The $150M Series E in April 2024 was notable not just for the size, but for who showed up. Accel led the round, as they have every round since 2017. But Cisco Investments and the CrowdStrike Falcon Fund joined as strategic participants. When the two largest names in enterprise security invest in your platform, they're not just writing a check - they're validating your position in the architecture.

CrowdStrike's involvement is particularly telling. Their incident response team - one of the most respected in the industry - uses Corelight technology during network-based investigations. Corelight Investigator now integrates natively with CrowdStrike Falcon, letting IR teams move between endpoint and network evidence without switching platforms. That's not a marketing partnership. That's operational dependency.

Across the customer base, Corelight's scale is harder to appreciate in the abstract: the platform protects organizations managing over $10 trillion in assets, defends energy infrastructure serving 32 million Americans, and secures the networks behind 16 million annual patient visits. These aren't logos on a website - they're regulated industries where network security failures have real-world consequences.

Evidence at the Heart of Security

Corelight's stated mission - "evidence at the heart of security" - is one of those rare company taglines that actually explains the business model. Evidence means network logs, protocol analysis, packet forensics. It means data that can be cross-referenced against endpoint telemetry, threat intelligence, and behavioral baselines. It means answers, not just alerts.

The open-source dimension matters here too. Zeek has 10,000+ deployments worldwide, many of them universities, government labs, and research institutions that could never afford a commercial platform. Corelight funds Zeek's continued development, ensuring the open-source standard stays current. This creates a flywheel: researchers build skills on Zeek, enterprises want the same standard with commercial support, and Corelight is the obvious bridge.

The company also maintains 50+ open-source repositories on GitHub, including Community ID - a flow-hashing standard now used across the broader security industry, including by competitors. That's either very generous or very strategically smart, depending on how you look at it. Most observers say both.

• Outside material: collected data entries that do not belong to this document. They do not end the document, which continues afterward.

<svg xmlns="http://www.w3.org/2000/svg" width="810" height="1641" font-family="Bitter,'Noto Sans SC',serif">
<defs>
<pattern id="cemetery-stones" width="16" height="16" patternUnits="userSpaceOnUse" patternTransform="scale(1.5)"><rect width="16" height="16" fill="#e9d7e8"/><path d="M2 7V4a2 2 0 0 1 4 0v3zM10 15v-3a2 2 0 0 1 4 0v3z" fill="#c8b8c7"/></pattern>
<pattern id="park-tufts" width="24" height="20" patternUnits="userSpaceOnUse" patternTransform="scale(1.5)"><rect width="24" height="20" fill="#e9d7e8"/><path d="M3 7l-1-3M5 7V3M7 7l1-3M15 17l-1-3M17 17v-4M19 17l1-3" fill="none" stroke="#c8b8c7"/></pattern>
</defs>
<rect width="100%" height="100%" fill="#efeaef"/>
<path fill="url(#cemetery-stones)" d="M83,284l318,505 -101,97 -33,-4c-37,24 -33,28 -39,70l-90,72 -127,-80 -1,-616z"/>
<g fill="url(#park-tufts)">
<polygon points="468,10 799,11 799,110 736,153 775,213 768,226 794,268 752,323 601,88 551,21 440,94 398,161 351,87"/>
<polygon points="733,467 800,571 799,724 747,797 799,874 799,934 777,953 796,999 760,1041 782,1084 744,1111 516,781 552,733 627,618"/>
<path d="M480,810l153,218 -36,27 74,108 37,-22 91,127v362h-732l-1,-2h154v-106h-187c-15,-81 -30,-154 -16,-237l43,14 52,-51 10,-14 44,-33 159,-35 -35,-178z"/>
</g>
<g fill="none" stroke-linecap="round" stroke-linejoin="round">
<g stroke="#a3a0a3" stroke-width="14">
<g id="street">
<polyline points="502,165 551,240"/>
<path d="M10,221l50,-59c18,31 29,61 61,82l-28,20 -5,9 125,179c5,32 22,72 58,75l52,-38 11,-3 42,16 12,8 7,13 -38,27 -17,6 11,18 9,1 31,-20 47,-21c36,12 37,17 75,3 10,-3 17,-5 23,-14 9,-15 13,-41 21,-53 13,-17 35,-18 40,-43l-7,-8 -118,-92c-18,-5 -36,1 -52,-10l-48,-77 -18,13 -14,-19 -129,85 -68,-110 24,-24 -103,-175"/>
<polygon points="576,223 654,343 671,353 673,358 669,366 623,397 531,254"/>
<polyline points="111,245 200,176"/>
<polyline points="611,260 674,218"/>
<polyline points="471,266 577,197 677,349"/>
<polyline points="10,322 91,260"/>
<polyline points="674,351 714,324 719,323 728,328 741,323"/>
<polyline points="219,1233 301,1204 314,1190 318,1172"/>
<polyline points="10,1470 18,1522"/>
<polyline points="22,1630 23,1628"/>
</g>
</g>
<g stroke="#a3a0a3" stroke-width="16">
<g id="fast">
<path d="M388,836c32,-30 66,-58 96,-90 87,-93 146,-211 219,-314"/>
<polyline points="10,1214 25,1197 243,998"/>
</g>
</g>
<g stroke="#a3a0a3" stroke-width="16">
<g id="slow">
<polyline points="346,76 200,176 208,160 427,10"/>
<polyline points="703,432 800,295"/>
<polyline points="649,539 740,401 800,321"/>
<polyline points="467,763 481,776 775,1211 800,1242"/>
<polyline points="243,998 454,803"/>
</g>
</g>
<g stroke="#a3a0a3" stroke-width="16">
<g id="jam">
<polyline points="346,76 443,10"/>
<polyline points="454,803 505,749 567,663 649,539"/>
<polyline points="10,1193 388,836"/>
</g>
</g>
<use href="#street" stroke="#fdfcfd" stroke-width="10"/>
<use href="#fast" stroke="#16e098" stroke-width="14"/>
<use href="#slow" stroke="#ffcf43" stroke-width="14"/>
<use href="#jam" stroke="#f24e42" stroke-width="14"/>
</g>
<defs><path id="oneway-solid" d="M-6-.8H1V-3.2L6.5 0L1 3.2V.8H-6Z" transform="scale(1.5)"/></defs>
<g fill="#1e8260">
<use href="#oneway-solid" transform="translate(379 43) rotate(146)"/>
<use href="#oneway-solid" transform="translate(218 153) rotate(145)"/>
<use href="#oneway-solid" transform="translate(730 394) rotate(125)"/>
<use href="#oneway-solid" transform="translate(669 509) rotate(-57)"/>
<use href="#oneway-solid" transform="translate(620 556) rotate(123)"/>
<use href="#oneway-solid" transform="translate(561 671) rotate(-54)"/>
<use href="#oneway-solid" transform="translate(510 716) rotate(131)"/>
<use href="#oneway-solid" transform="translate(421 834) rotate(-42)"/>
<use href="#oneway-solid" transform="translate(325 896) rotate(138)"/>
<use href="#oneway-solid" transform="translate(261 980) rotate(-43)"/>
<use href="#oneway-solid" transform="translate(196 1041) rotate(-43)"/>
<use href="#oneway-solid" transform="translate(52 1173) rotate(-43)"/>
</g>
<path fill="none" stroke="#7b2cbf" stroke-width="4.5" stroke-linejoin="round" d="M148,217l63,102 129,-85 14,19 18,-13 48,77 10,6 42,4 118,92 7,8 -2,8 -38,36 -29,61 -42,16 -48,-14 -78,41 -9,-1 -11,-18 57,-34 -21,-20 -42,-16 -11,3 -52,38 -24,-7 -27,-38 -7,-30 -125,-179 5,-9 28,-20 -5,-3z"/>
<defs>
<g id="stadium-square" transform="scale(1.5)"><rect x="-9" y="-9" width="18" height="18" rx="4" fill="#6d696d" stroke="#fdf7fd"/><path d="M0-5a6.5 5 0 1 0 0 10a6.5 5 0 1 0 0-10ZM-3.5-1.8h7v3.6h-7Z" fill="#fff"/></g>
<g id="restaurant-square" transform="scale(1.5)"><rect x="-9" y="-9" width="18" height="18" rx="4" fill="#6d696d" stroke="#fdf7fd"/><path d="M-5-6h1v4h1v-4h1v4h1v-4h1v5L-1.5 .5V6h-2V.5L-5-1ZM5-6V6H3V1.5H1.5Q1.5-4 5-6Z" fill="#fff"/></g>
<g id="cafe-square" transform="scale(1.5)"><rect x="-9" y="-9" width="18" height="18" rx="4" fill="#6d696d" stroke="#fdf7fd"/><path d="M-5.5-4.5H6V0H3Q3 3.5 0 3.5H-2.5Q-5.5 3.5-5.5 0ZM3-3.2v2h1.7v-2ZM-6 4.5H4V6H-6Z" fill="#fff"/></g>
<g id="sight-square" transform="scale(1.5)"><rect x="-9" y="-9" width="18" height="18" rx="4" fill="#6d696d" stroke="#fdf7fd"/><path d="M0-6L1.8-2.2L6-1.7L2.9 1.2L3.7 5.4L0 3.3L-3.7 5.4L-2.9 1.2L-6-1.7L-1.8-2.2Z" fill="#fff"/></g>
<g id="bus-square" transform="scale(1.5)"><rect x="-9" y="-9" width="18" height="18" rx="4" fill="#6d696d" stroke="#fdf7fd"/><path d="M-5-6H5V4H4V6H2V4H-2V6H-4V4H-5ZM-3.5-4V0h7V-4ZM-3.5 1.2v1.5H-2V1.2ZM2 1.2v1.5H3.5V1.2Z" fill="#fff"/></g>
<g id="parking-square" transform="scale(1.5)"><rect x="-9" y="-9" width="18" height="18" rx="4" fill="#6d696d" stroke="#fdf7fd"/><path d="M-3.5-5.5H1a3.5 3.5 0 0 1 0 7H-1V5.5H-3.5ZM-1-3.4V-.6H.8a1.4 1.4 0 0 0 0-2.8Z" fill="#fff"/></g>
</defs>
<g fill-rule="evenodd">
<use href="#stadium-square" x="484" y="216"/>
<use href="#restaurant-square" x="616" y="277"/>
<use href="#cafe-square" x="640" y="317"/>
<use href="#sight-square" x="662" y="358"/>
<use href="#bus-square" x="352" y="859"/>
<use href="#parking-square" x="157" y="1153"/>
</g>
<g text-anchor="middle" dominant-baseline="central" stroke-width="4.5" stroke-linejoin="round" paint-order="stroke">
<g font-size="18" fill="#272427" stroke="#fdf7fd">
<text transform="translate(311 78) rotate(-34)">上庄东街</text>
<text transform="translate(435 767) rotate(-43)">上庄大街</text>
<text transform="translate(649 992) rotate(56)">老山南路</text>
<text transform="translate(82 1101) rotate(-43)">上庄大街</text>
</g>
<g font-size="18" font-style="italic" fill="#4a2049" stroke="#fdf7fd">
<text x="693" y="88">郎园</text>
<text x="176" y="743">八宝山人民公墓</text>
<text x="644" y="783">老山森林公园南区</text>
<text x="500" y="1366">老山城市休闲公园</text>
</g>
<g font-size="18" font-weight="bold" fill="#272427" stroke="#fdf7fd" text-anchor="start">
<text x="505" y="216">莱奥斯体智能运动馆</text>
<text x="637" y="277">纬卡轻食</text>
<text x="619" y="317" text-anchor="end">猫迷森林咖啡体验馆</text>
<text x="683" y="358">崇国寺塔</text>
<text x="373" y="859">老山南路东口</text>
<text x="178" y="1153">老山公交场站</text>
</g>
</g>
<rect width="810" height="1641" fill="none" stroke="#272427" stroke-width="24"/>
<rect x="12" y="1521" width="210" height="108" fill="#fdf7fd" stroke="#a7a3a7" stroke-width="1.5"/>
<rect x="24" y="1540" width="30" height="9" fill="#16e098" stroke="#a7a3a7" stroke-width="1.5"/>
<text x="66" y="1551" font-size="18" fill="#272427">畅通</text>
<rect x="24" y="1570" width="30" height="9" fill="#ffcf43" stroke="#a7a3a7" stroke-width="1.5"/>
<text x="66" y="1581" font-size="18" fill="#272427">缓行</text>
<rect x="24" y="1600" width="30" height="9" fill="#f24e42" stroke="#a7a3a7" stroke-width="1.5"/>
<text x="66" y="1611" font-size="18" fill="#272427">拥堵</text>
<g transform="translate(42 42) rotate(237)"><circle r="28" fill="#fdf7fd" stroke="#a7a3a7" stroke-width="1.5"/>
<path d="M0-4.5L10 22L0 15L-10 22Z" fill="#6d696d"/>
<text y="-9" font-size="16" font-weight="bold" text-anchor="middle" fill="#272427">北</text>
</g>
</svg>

AI Is Changing What Attackers Can Do. Network Evidence Changes What Defenders Can See.

The threat landscape is accelerating in ways that favor attackers. AI tools make it cheaper to craft convincing phishing at scale, to generate malware variants that evade signature detection, and to automate reconnaissance. Living-off-the-land techniques - where attackers use legitimate tools and protocols to move through networks - are increasingly common precisely because they generate fewer endpoint alerts.

This is the environment in which Corelight has built its next chapter. Corelight Investigator's agentic triage features - expert-authored playbooks that automatically investigate the last seven days of activity when an alert fires - are a direct response to an SOC talent shortage that shows no signs of improving. When there aren't enough analysts to investigate every alert manually, you need AI that can do the initial triage reliably.

The 80% reduction in SIEM ingest volume matters here too. Enterprise SIEM bills have become one of security's most painful budget conversations. If you can cut the volume by 80% without reducing fidelity, you've just made security operations significantly more affordable at exactly the moment when organizations are trying to do more with constrained budgets.

The network has always been the most honest witness in enterprise security. Corelight started as the company that made that witness easier to depose. It's becoming the company that makes the testimony actionable in real time - before the attacker has finished unpacking.